**Input material**
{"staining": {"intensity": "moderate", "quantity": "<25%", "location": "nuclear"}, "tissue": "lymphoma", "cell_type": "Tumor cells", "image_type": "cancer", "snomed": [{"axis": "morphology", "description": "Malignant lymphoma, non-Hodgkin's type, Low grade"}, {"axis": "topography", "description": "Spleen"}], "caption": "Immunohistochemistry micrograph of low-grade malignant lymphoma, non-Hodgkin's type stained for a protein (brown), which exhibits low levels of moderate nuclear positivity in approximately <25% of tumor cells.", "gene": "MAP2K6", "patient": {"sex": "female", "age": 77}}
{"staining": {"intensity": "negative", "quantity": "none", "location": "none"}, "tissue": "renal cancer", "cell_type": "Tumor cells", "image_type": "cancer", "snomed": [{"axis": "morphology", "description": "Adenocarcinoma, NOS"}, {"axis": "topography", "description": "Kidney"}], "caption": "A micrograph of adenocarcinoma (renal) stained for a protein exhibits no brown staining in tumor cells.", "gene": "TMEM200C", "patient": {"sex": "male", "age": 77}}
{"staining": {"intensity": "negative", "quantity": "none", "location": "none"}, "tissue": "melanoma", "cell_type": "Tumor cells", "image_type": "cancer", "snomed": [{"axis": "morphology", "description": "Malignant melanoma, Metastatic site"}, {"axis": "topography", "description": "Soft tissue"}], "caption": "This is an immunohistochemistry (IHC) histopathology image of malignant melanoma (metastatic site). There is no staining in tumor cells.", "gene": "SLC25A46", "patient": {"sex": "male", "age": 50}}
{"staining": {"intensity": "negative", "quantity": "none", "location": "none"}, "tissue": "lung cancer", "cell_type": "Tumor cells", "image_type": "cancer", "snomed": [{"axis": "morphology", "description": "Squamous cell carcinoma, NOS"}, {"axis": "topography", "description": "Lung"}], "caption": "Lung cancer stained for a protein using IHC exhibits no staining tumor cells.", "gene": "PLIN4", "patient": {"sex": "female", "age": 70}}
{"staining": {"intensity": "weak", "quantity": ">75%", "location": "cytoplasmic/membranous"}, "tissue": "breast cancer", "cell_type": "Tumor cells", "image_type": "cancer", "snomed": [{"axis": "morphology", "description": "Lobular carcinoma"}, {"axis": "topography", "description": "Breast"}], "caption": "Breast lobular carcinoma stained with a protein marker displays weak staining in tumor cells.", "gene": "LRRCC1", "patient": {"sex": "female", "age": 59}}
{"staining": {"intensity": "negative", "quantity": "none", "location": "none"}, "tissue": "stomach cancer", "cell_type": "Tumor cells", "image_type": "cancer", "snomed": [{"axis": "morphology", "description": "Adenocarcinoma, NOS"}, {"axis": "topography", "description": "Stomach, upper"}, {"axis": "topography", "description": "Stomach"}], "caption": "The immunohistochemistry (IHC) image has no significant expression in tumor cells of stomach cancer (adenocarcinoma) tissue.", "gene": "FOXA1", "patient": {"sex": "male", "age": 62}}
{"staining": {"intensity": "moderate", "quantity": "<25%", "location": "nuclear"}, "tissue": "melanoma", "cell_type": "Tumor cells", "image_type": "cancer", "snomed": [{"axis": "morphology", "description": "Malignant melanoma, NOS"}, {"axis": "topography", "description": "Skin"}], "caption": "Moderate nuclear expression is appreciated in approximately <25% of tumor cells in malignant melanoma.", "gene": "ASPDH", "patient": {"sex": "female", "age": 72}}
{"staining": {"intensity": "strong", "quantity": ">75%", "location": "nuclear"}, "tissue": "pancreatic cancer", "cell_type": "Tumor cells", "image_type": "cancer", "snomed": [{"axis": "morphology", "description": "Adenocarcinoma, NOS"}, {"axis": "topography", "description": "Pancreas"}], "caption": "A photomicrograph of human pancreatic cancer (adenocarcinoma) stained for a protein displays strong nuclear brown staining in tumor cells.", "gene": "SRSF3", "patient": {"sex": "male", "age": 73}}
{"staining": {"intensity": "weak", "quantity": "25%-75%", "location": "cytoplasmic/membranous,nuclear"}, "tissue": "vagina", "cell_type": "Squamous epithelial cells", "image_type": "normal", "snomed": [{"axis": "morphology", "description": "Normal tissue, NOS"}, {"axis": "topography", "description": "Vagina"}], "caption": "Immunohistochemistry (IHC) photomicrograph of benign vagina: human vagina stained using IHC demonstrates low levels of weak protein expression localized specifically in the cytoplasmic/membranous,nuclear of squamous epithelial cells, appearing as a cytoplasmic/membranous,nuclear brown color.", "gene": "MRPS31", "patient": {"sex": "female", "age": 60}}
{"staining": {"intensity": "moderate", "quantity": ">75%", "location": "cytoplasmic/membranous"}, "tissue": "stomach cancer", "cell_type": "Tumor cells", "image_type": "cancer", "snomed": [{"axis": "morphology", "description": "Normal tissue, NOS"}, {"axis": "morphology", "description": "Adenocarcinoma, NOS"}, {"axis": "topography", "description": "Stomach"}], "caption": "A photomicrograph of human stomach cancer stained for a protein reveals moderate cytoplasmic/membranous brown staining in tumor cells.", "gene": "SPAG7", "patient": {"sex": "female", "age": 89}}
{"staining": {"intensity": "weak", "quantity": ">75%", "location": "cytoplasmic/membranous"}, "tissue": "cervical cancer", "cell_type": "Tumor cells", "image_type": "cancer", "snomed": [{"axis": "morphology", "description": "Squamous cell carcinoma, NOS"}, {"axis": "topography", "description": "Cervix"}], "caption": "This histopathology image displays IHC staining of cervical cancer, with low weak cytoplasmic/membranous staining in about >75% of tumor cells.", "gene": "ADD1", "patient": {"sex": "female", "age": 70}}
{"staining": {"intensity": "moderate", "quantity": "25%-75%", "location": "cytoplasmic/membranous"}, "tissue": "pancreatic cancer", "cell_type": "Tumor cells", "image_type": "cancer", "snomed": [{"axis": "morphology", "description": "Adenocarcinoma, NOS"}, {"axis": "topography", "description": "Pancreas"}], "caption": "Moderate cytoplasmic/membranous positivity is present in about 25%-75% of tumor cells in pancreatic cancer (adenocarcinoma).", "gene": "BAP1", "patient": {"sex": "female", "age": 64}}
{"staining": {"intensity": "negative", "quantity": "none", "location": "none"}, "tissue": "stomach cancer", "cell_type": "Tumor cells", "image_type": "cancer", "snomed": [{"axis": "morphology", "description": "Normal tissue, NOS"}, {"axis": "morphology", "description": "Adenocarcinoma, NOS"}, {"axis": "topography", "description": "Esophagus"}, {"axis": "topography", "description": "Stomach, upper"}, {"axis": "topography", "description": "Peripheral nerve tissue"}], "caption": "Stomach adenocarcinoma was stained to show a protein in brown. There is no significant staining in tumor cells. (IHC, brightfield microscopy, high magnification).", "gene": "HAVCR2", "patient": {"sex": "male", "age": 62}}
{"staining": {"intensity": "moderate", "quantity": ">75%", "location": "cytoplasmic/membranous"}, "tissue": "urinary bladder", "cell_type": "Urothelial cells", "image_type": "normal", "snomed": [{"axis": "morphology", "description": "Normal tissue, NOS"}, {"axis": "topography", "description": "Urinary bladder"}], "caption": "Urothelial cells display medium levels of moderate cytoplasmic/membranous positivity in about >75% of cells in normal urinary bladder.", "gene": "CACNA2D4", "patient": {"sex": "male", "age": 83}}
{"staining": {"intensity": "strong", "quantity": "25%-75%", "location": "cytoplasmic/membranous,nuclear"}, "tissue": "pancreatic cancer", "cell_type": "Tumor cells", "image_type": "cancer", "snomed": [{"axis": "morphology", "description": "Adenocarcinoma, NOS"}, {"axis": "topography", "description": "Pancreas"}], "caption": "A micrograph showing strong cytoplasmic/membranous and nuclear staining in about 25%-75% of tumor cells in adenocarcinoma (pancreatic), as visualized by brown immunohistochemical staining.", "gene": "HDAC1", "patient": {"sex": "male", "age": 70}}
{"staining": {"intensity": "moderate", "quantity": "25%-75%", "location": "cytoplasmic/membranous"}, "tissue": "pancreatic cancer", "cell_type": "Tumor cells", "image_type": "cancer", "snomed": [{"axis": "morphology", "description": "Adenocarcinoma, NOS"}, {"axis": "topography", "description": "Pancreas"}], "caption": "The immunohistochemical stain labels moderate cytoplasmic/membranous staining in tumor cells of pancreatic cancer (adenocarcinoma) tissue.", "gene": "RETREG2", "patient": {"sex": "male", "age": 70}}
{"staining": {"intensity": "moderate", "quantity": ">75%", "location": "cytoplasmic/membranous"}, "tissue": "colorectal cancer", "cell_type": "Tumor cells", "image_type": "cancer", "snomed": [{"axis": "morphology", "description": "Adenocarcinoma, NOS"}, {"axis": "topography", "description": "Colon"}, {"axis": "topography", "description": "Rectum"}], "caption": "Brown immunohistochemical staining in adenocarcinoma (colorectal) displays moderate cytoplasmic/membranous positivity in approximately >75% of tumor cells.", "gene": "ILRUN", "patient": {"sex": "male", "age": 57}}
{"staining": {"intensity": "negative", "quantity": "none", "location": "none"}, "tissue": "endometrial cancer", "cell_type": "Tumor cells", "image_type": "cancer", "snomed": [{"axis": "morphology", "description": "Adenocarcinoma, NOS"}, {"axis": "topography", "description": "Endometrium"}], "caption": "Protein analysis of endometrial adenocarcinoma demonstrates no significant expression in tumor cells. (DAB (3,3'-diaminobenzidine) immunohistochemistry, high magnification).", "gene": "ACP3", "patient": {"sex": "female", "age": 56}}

**Exercise prompt**
Within the entries, count the lines containing the string "photomicrograph" and state nothing but the result.

**Result of this task**
3